Di zaman ini, kita kerap kali salah menentukan sikap yang itu merugikan kita sendiri dan orang lain. Dan begitu juga kesalahan orang lain begitu merugikan kita. Salah dalam mengambil sikap bisa berdampak sangat buruk untuk kehidupan selanjutnya. Dalam problematika ini, saya ambil contoh banyaknya konflik yang mengatasnamakan agama. Saya berpendapat bahwa sebenarnya tak ada konflik umat Islam dengan umat yang lain, yang ada hanyalah konflik antara dua kelompok atau dua orang yang hanya saja mereka yang berselisih itu berbeda keyakinan, jadi disebutlah seperti itu. Dan jika saja konflik itu diberitakan dengan “KONFLIK ANTAR-AGAMA SEBABKAN BEBERAPA ORANG TEWAS”. Dan itu menyebabkan penganut agama di lain tempat terusik. Bukankah lebih enak dengan “KONFLIK ANTARA A DAN, 5 ORANG TEWAS”. Itu tentu tidak akan menyebabkan kericuhan tambahan. Salah sikap menggunakan kata-kata saja sudah sedemikian besar pengaruhnya bukan?

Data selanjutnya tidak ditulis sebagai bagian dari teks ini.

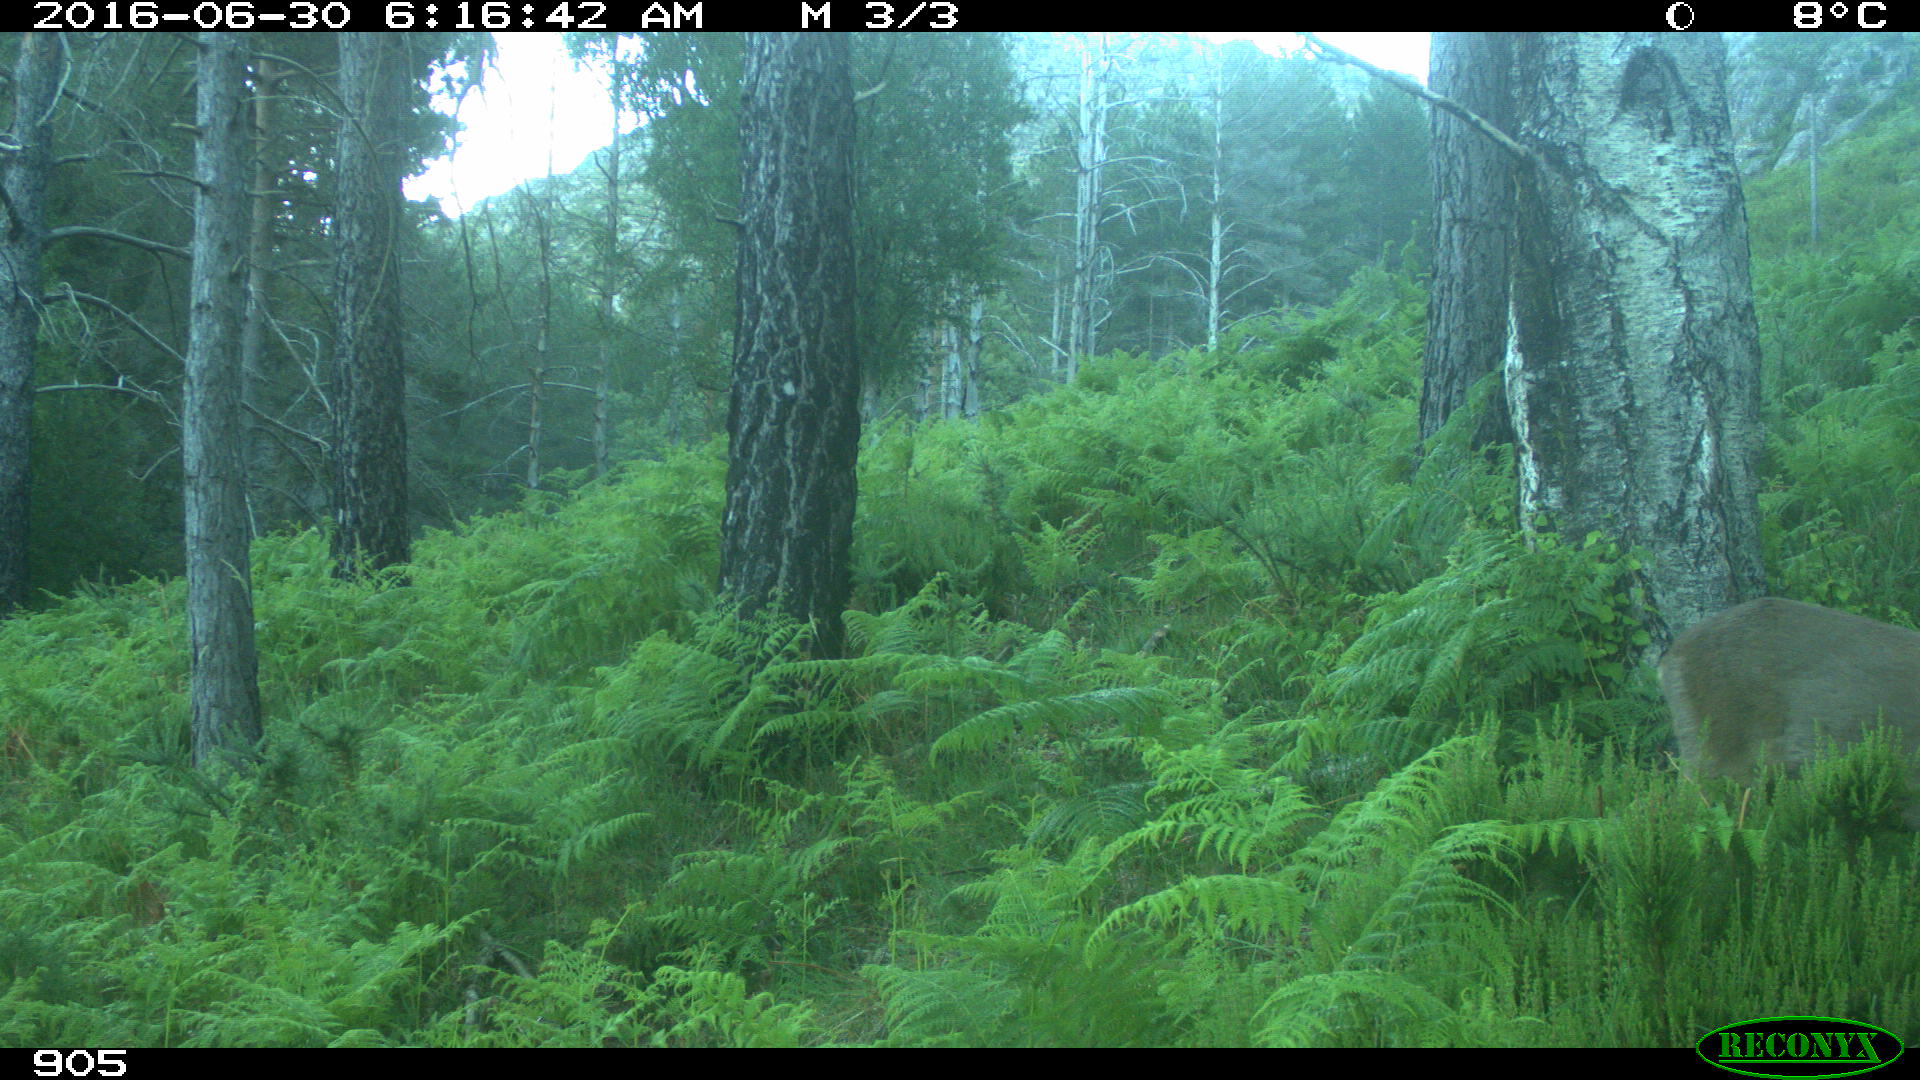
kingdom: Animalia
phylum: Chordata
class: Mammalia
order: Artiodactyla
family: Cervidae
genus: Capreolus
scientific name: Capreolus capreolus
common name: Western roe deer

Dengan melesatnya teknologi dan pendidikan di saat ini, tidak seharusnya kita mencaci maki dengan bahasa alay di dunia maya atau lainnya. Kita—umat Islam—harus punya kecerdasan bersikap. Kita tidak lagi hidup dalam dunia yang perangnya menggunakan parang. Lebih mengena jika kita tahu dan akhirnya mereka bertekuk lutut atas kegigihan kita dalam memerangi mereka lewat hal-hal yang memang seharusnya. Kita kerap kali menyuarakan bahwa kita sedang under their pressures, kita sedang perang, kita sedang dijajah oleh mereka lewat teknologi atau tulisan-tulisan. Lalu sikap kita masih saja mencerminkan kita masih jauh tertinggal dari mereka, dan kita acuh oleh ketertinggalan itu. Mengapa kita tidak serang balik lewat teknologi juga? Mengapa kita tidak tendang mereka lewat buku-buku kita? Buat apa otak kita? Kita sering kali membangga-banggakan cendekiawan muslim zaman dahulu, mengapa kita tidak tiru kecerdasan mereka? Mengapa kita tidak berusaha menjadi secerdas mereka? Think, guys. Sekarang adalah zaman di mana kita harus benar-benar manfaatkan pemikiran kita, untuk berdakwah—sebisa kita. Bukan lewat parang dan pedang lagi. Tidak perlu gunakan bogem dan sikut kita lagi. Mari kita bersama-sama eratkan tali persaudaraan yang renggang itu, kita berjuang dan melangkah dalam barisan yang sama.